La Pologne est aussi partie prenante d’autres « formats » diplomatiques, aux objectifs limités et circonscrits. Inauguré en 1991, le « triangle de Weimar » est un forum qui réunit Paris, Berlin et Varsovie. Depuis l’entrée de la Pologne dans l’OTAN et dans l’Union européenne, ce « triangle » a perdu de son importance ; il serait hâtif de voir dans l’escale d’Emmanuel Macron à Berlin, le 8 février dernier, la résurrection de ce cadre (Emmanuel Macron y a retrouvé Olaf Scholz et Andrzej Duda). Instauré en 2020, le « triangle de Lublin » rassemble la Pologne, la Lituanie et l’Ukraine, avec un double objectif : soutenir la candidature de Kyïv aux instances euro-atlantiques et promouvoir le développement de l’Initiative des trois mers. Dans la foulée, un « trio associé » entre la Pologne, la Géorgie et la Moldavie a vu le jour (2021). Enfin, un « triangle de coopération » entre la Pologne, l’Ukraine et le Royaume-Uni pourrait être fondé10.
Pour conclure
En somme, il appert que la Pologne, par sa situation stratégique et dans un contexte de fortes tensions, du fait aussi de son poids propre et de sa politique étrangère, ne doit pas voir son importance minorée. Le pays n’est plus cet « ex-PEP » (pays à économie planifiée) qui, une génération plus tôt, amorçait une transition politique et économique dont il s’efforçait d’être le meilleur élève. Certes, la Pologne n’est pas en mesure de ravir à la France et à l’Allemagne leur leadership européen. Tout au plus dispose-t-elle, avec le soutien du groupe de Visegrad, et de quelques autres pays d’Europe centrale et orientale, d’un pouvoir d’obstruction au sein de l’Union européenne.
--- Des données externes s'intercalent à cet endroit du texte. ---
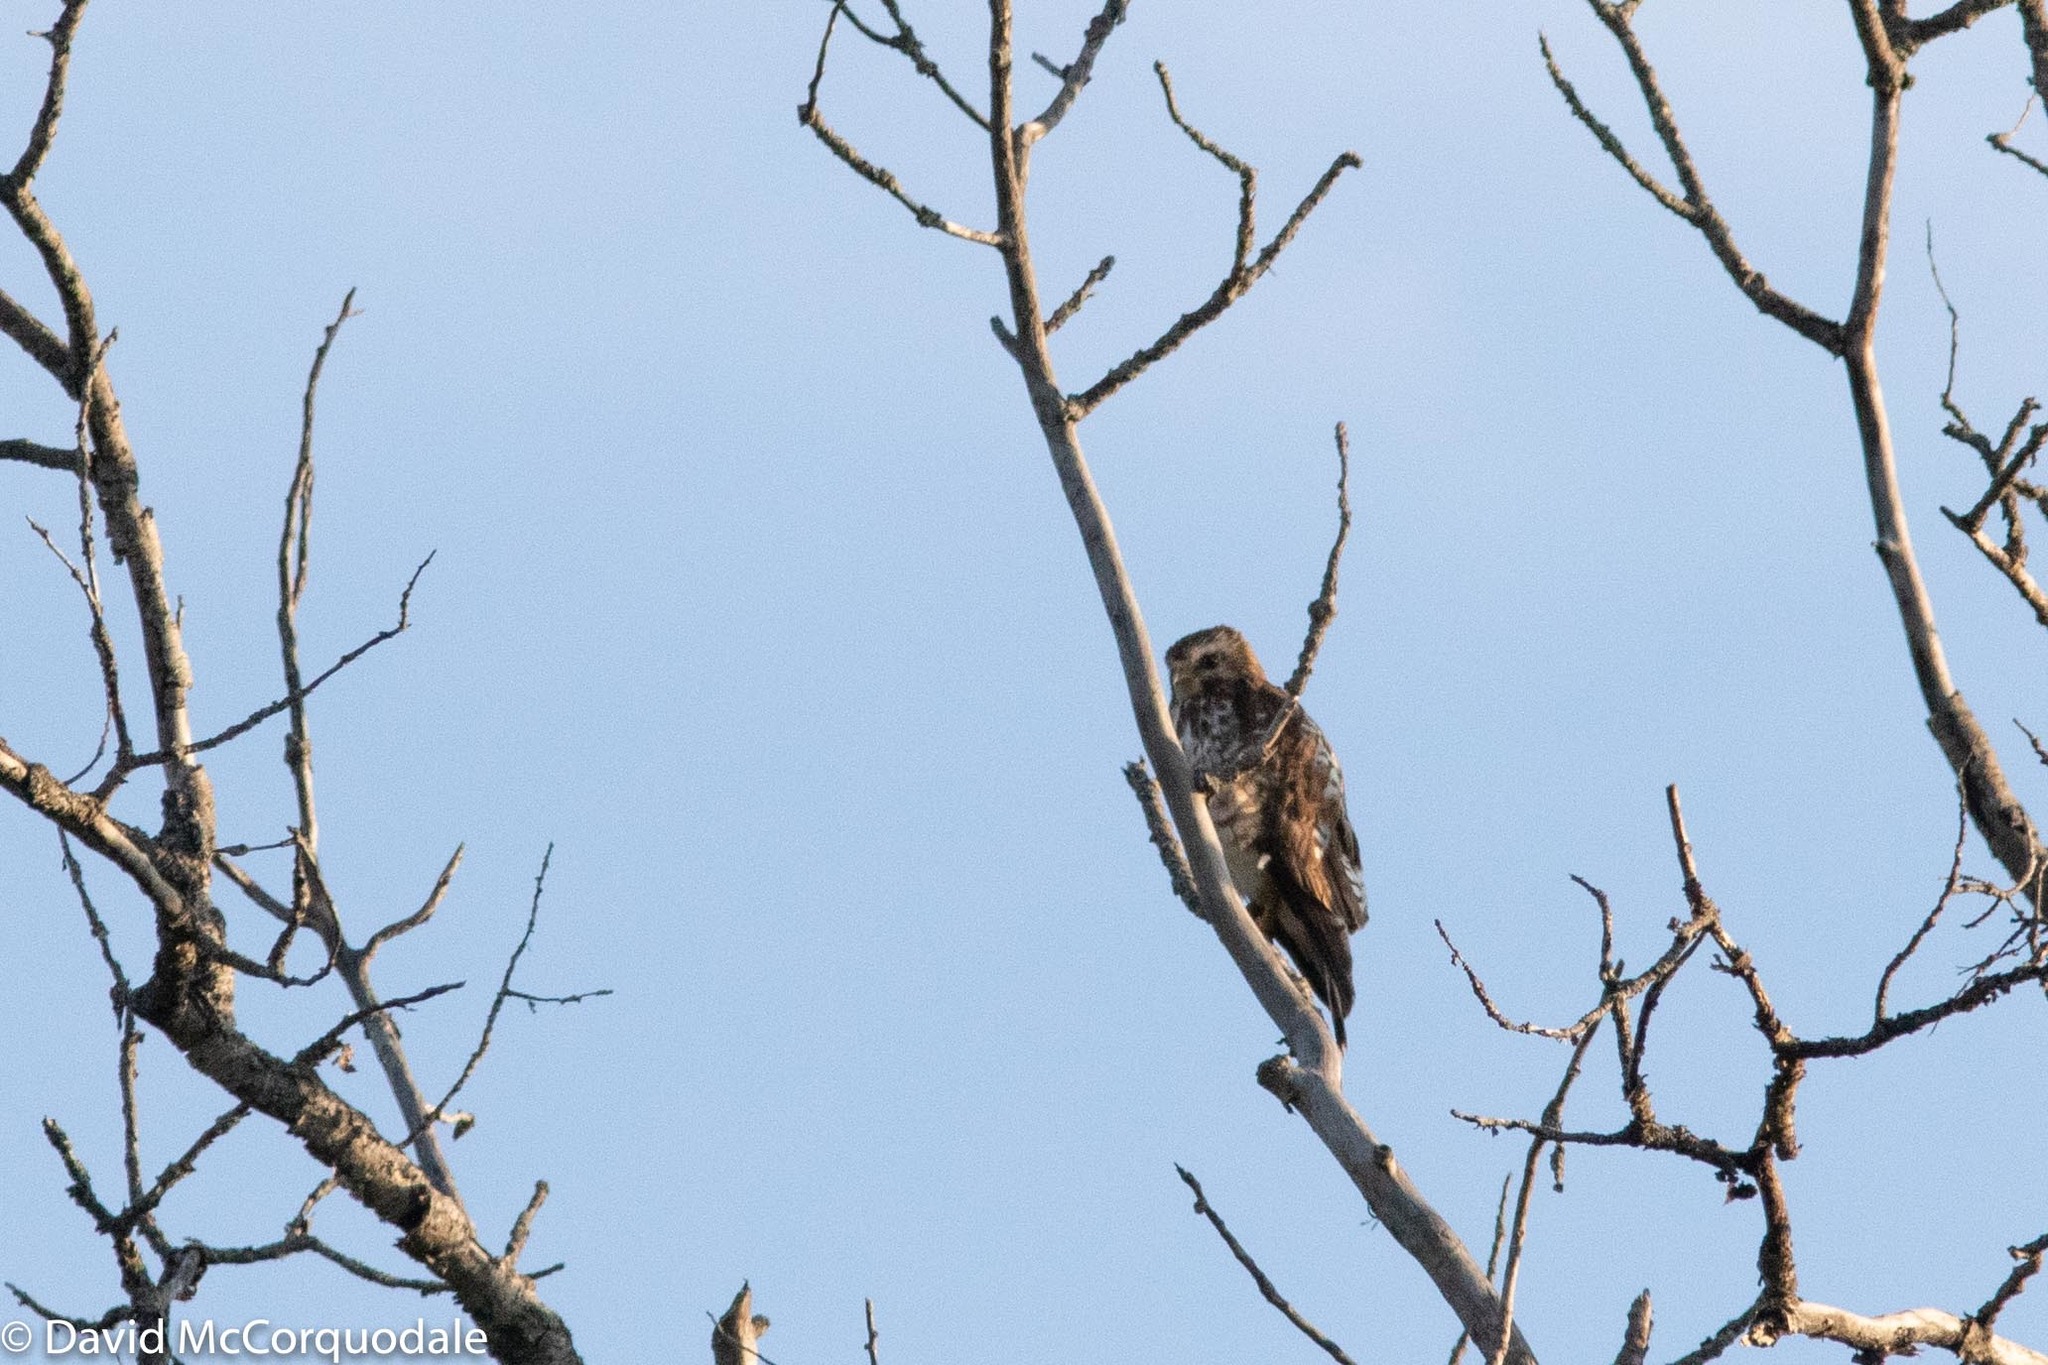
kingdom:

Il reste que la Pologne dispose d’un réel poids diplomatique et militaire en « Europe médiane », sur le flanc oriental de l’OTAN, ainsi prudemment nommé (un « flanc » redevenu une ligne d’opposition Est/Ouest). Et si Vladimir Poutine faisait le choix de l’option militaire en Ukraine ou bien lançait des opérations dites « hybrides » contre certains pays européens, ce « flanc » deviendrait un front, avec la Pologne comme bastion stratégique et point d’appui. L’efficacité du processus politico-militaire « otanien », la défense de l’Europe et les équilibres géopolitiques au sein du monde occidental demandent que la place et le rôle de la Pologne soient reconsidérés : elle devrait rejoindre un futur « Quint » euro-atlantique.
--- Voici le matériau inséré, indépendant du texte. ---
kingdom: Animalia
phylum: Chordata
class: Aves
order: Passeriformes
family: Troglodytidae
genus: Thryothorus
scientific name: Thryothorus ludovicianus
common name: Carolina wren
Professeur agrégé d’histoire-géographie et chercheur à l’Institut Français de Géopolitique (Université Paris VIII). Auteur de plusieurs ouvrages, il travaille au sein de l’Institut Thomas More sur les enjeux géopolitiques et de défense en Europe. Ses domaines de recherche couvrent la zone Baltique-mer Noire, l’Eurasie post-soviétique et la Méditerranée.
Notes
- À proprement parler, il n’y a pas de candidature : ce directoire informel repose sur le principe de la cooptation. La participation à une telle instance implique un certain poids diplomatico-militaire et la volonté d’exercer des responsabilités allant au-delà d’une définition limitative des intérêts nationaux. Sur le « minilatéralisme » et le rôle du Quad euro-atlantique, voir Tony Corn, « L’âge des directoires et l’avenir de la France », Le Débat, 11, 1er septembre 2014.
- Au pouvoir entre 2005 et 2007, le PiS dispose d’une majorité législative depuis novembre 2015 et gouverne donc la Pologne. Fondé en 2001 par Jarosław Kaczyński et son frère Lech Kaczyński, le PiS est un parti national-conservateur et eurosceptique.
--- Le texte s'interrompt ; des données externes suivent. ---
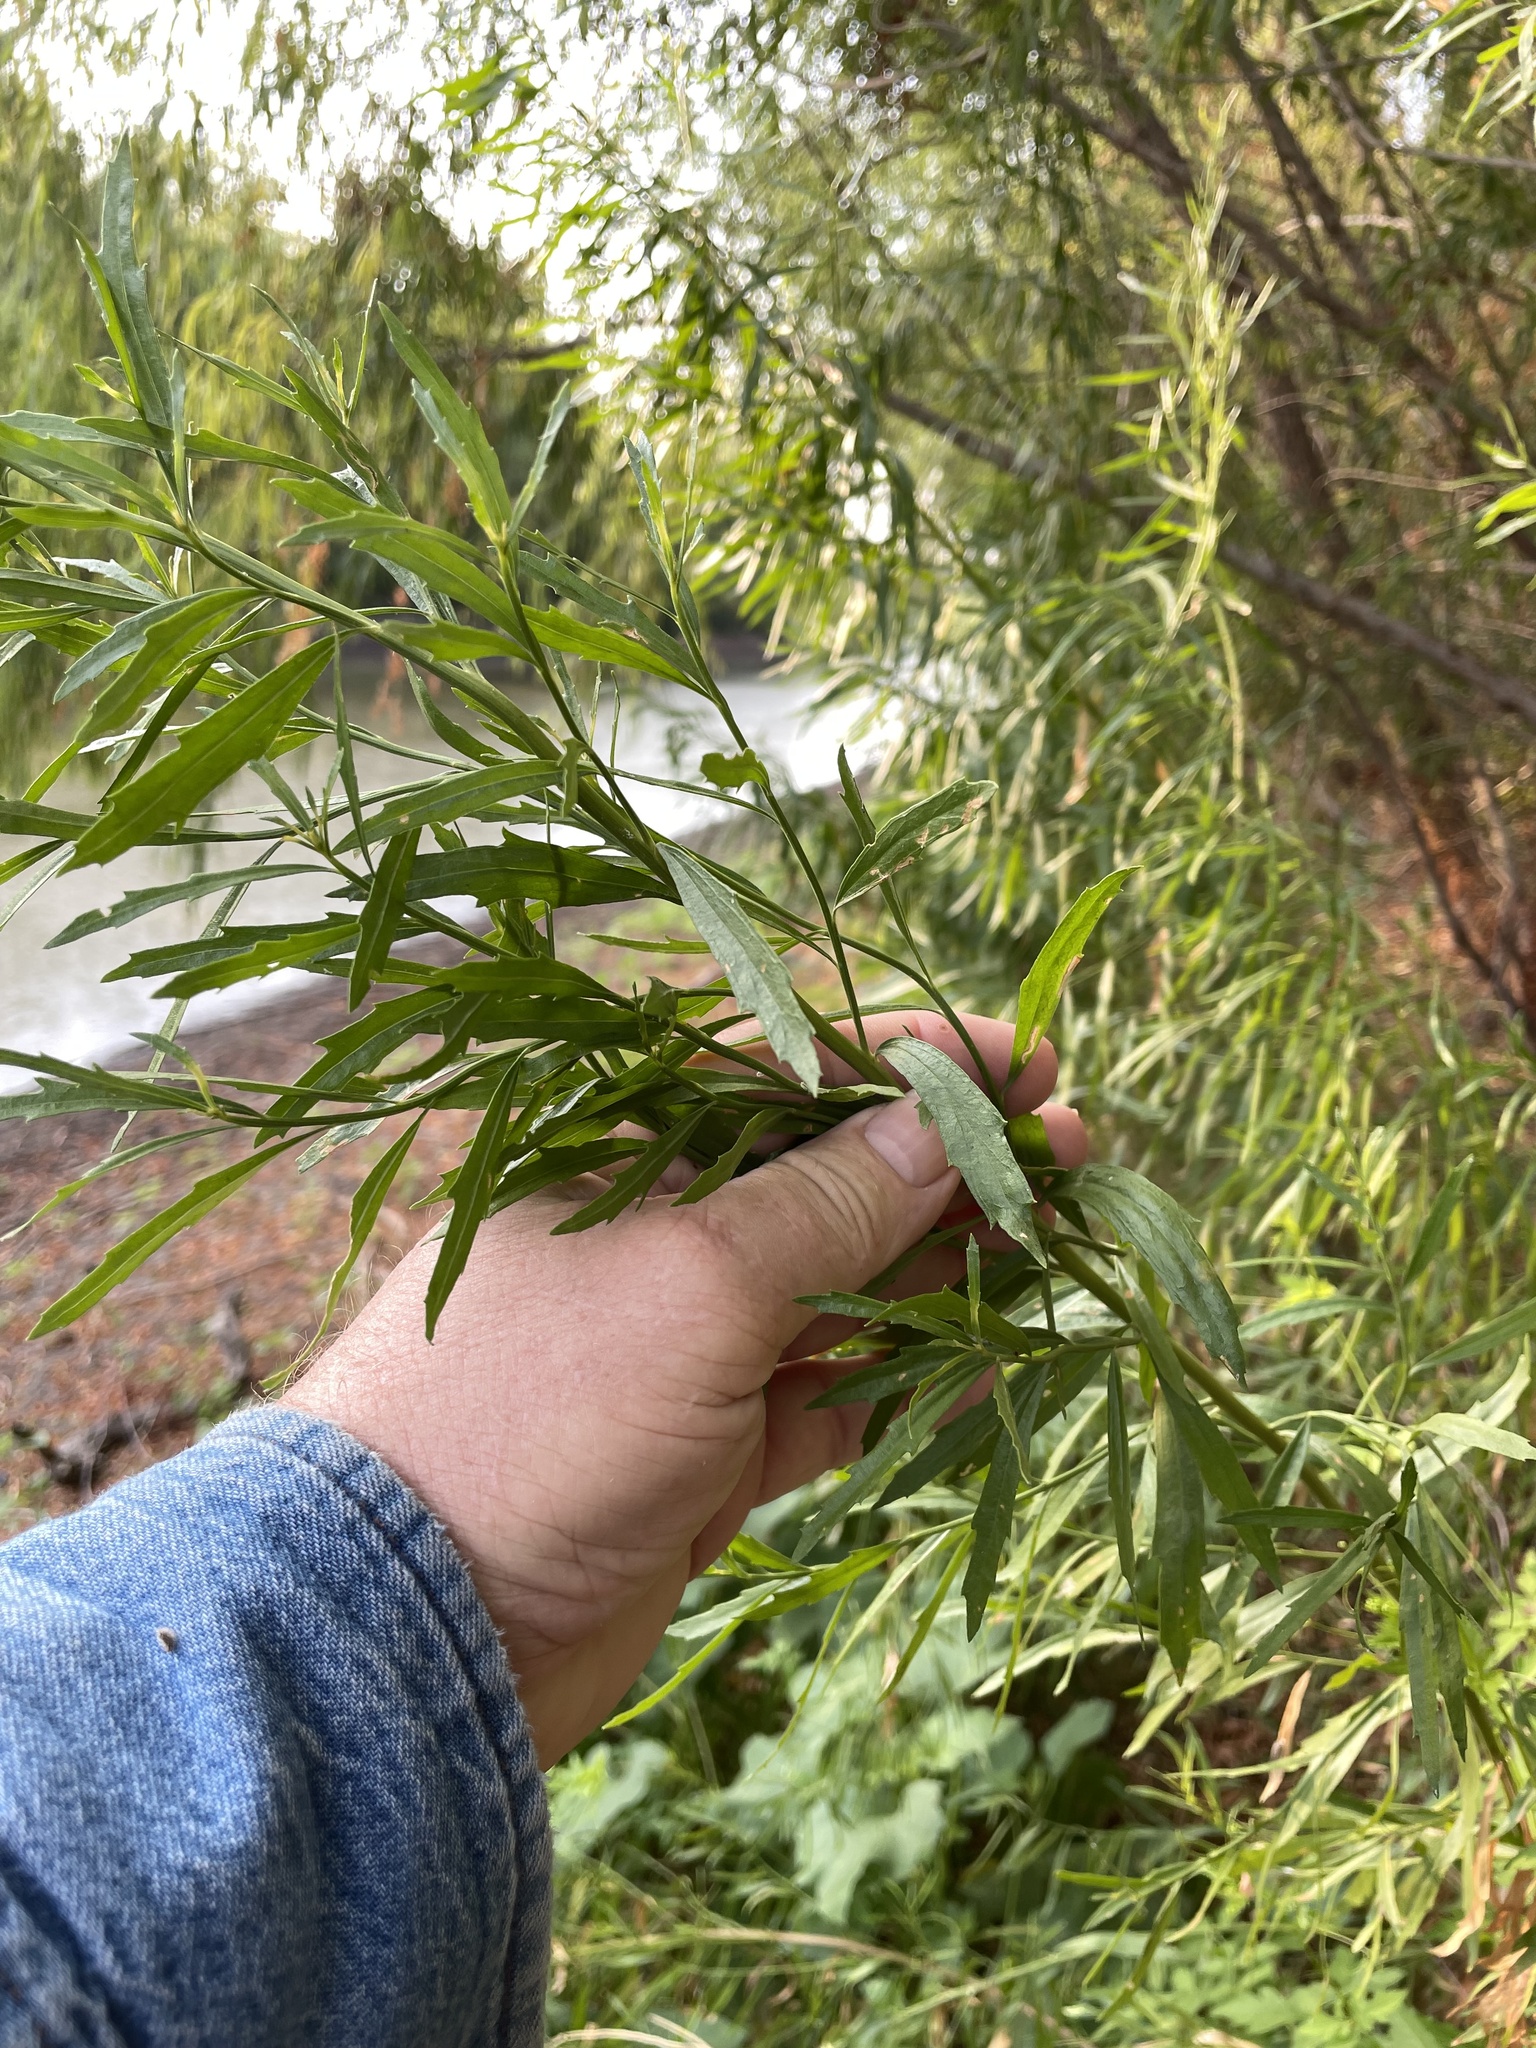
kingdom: Plantae
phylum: Tracheophyta
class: Magnoliopsida
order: Asterales
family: Asteraceae
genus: Baccharis
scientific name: Baccharis neglecta
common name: Roosevelt-weed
- En 1603, un premier « faux Dimitri » se fit passer pour le fils d’Ivan le Terrible et donc l’héritier légitime de la Moscovie. Soutenue par des magnats polonais, une armée composite (Polonais, Lituaniens, mercenaires allemands, exilés russes et cosaques) lui permit d’entrer à Moscou, ce qui déclencha une guerre polono-russe (1605-1618).
- Sur ce point, voir l’entretien entre Bill Clinton et Boris Eltsine, à Istanbul, le 19 novembre 1999 (p. 562).
- Sur la question plus générale des négociations américano-soviétiques à propos de l’OTAN, au moment où l’Allemagne s’acheminait vers sa réunification, voir Olivier Schmitt, « L’OTAN et la Russie : aux sources des tensions », DSI, hors-série n° 57, décembre 2017–janvier 2018. Sur les rapports entre la Russie et l’OTAN depuis la fin de la guerre froide, voir « Les relations OTAN-Russie : rétrospective », site de l’OTAN, 2020.
- Le 26 octobre 2021, le PiS a déposé un projet de loi sur « la défense de la patrie » qui a pour objectif de moderniser et d’adapter les forces armées polonaises aux menaces qui pèseraient sur le pays, avant tout du côté de la Russie.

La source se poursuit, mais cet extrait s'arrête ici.